Between Walmart and Home Depot and convenient to the busiest stretch of highway in Southwest Colorado are 63.5 acres of scrubland conspicuous for the lack of commercial development.
In a year when Durango’s sales tax has grown by 6 percent, it is like a fallow field at harvest time.
Developers “would love to put a Target there, but they have so much to make happen (first). It’s almost insurmountable,” said Greg Hoch, director of community development for the city of Durango.
Development has been delayed by a tangle of intertwining issues:
Improvements for traffic flow and access must precede new construction.
A landowner has been reluctant to give up his property to allow for an extension of Escalante Drive.
There has been a game of wait-and-see with investors reluctant to be the first to pay for the needed infrastructure improvements.
“You have a certain segment who think, ‘If I wait long enough, I won’t have to pay for (infrastructure improvements), somebody else will,’ and we’re trying to avoid that,” City Attorney David Smith said during a recent City Council study session.
Ten years after the Rocket Drive-In theater closed on the site, a plan has emerged that could revitalize an area now occupied mostly by mobile homes and a few shops, such as Native Roots nursery.
To assure initial investors that they eventually would get some reimbursement, the city would require affected property owners to contribute to a fund for the buy-out of Fred Ward’s land and/or the extension of Escalante Drive as a condition for future annexation into the city.
While some property owners won’t want annexation, the plan seems more viable than forming a special taxing district to pay for the infrastructure improvements, which have been estimated at $3 million, including $731,000 to buy out Ward, who said he wouldn’t be given cash but another property elsewhere.
The city has been asked to come up with an equitable formula for contributing to the fund. The closing date for Ward’s property had been Sept. 30, but the date has been pushed to the end of October, said Larry Gardner, a Keller-Williams Realtor who is representing principal developers and initial investors, such as Rocket Durango LLC, which owns the former drive-in property, and San Juan Durango, which owns a trailer park on the property.
Ward, who owns the land vital to making the deal work, professed ignorance about the details.
“I’m the last one to know anything. Everybody is keeping quiet from me. They’re trying to keep me in the dark,” Ward said. “If there’s a billion-dollar development, they don’t want me to know.”
Ward, 73, has not wanted to sell because “it’s a good spot.”
“You have great access. The traffic is phenomenal,” he said. “I really didn’t want to give it up, but the whole point was for them to make me an offer I couldn’t refuse. They’re finally getting off their hands and doing something about it.”
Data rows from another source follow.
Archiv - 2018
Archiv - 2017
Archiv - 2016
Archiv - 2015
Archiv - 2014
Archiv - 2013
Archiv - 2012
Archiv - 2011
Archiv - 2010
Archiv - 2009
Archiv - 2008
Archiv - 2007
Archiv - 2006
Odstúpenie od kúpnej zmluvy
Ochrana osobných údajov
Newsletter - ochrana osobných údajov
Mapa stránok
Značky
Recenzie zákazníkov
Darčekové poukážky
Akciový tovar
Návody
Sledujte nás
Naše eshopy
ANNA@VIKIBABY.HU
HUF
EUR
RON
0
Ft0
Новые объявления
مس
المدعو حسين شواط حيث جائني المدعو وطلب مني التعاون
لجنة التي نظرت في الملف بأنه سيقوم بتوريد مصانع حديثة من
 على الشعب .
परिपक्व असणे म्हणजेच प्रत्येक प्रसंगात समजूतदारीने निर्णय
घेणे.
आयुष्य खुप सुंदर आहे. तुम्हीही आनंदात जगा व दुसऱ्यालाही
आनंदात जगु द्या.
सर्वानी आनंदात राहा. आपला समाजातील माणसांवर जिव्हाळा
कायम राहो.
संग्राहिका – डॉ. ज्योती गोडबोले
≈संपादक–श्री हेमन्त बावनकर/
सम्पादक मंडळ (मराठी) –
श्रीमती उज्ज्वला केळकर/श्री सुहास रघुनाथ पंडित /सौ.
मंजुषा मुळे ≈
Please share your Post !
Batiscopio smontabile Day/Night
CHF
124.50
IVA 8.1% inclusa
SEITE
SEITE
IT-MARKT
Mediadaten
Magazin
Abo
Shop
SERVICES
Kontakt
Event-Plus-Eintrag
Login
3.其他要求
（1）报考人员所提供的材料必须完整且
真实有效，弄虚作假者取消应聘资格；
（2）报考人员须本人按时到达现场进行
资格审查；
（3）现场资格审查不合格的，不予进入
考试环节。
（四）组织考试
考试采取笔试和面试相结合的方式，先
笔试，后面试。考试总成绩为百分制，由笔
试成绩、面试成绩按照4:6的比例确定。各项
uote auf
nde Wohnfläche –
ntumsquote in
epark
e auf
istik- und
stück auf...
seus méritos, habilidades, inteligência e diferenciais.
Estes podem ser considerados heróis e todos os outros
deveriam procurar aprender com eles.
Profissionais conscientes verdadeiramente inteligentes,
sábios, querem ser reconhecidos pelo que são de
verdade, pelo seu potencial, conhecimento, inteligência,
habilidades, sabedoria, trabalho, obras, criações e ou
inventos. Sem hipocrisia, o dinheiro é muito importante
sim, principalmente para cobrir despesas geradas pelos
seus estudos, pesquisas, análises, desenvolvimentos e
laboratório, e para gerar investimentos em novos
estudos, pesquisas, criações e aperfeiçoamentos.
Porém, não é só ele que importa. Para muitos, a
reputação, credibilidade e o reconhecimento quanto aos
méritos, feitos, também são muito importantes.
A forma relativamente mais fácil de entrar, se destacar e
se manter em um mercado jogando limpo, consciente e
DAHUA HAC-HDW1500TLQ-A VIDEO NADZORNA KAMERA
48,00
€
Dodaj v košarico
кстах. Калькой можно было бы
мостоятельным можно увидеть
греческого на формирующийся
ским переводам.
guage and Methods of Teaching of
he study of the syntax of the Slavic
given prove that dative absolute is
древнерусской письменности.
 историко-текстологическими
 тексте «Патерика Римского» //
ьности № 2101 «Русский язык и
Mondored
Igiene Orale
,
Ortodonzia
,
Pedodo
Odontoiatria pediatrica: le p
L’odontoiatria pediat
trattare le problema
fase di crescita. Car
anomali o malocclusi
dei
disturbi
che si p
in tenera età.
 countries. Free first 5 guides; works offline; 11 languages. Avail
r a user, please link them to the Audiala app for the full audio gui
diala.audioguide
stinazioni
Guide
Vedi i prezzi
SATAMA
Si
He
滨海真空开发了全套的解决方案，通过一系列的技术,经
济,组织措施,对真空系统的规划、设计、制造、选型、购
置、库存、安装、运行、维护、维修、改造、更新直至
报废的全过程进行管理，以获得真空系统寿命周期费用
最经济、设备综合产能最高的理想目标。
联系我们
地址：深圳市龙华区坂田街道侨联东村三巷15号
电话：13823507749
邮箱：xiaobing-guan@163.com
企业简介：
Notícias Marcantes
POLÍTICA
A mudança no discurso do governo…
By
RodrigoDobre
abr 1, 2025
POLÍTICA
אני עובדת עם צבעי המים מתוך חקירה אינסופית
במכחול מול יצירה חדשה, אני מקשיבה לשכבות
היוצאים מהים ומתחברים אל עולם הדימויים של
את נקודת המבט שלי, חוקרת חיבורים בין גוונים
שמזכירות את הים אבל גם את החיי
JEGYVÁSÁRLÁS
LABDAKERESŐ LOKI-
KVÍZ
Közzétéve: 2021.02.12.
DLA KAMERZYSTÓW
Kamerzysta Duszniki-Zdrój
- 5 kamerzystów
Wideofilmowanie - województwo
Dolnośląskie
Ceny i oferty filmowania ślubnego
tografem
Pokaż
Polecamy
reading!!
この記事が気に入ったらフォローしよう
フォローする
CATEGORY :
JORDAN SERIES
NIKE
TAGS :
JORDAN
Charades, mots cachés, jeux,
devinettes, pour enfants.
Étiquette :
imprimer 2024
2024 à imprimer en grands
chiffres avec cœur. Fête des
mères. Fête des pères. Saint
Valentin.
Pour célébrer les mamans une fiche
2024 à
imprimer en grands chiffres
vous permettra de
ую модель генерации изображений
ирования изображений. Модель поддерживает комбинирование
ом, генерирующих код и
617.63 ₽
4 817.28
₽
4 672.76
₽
Ward’s home and business, Ward’s Automotive, is at the T intersection of Baker Lane and Escalante Drive.
Extending Escalante Drive to Home Depot would take pressure of the bottleneck at the Walmart intersection of Dominguez Drive and U.S. Highway 550/160, where there is only one left-turn lane into Walmart from the highway when coming from the south.
It’s also the most direct path to Escalante Middle School from the highway.
“Every parent now taking their children to Escalante Middle School has to go in and out of the Walmart light,” Hoch said. “Opening (Escalante) will have everybody going along Escalante rather than Dominguez.”
Extending Escalante also is considered a cheaper alternative to adding another turn lane on a busy highway.
Unlike the Dominguez Drive intersection at Walmart, the River Road intersection has two left-turn lanes going into Home Depot from the south.
While there is a frontage road, the Colorado Department of Transportation might need this space for an eventual expansion of the highway, Hoch said.
City officials seem excited about the plan’s potential. They said Durango would not be on the hook for paying for the infrastructure improvement.
“It’s going to be a tremendous benefit to these properties,” Smith said. “It’s also going to be a tremendous benefit to the city.”
Charlie Albert, principal of San Juan Durango, said he had thought about building a new hotel on the site until Durango got a new Homewood Suites and a Holiday Inn.
Albert still thinks it will be awhile for development to take place. Those who live in mobile homes on the site should not worry about moving right now.
“I think we’re still four to five years away,” he said.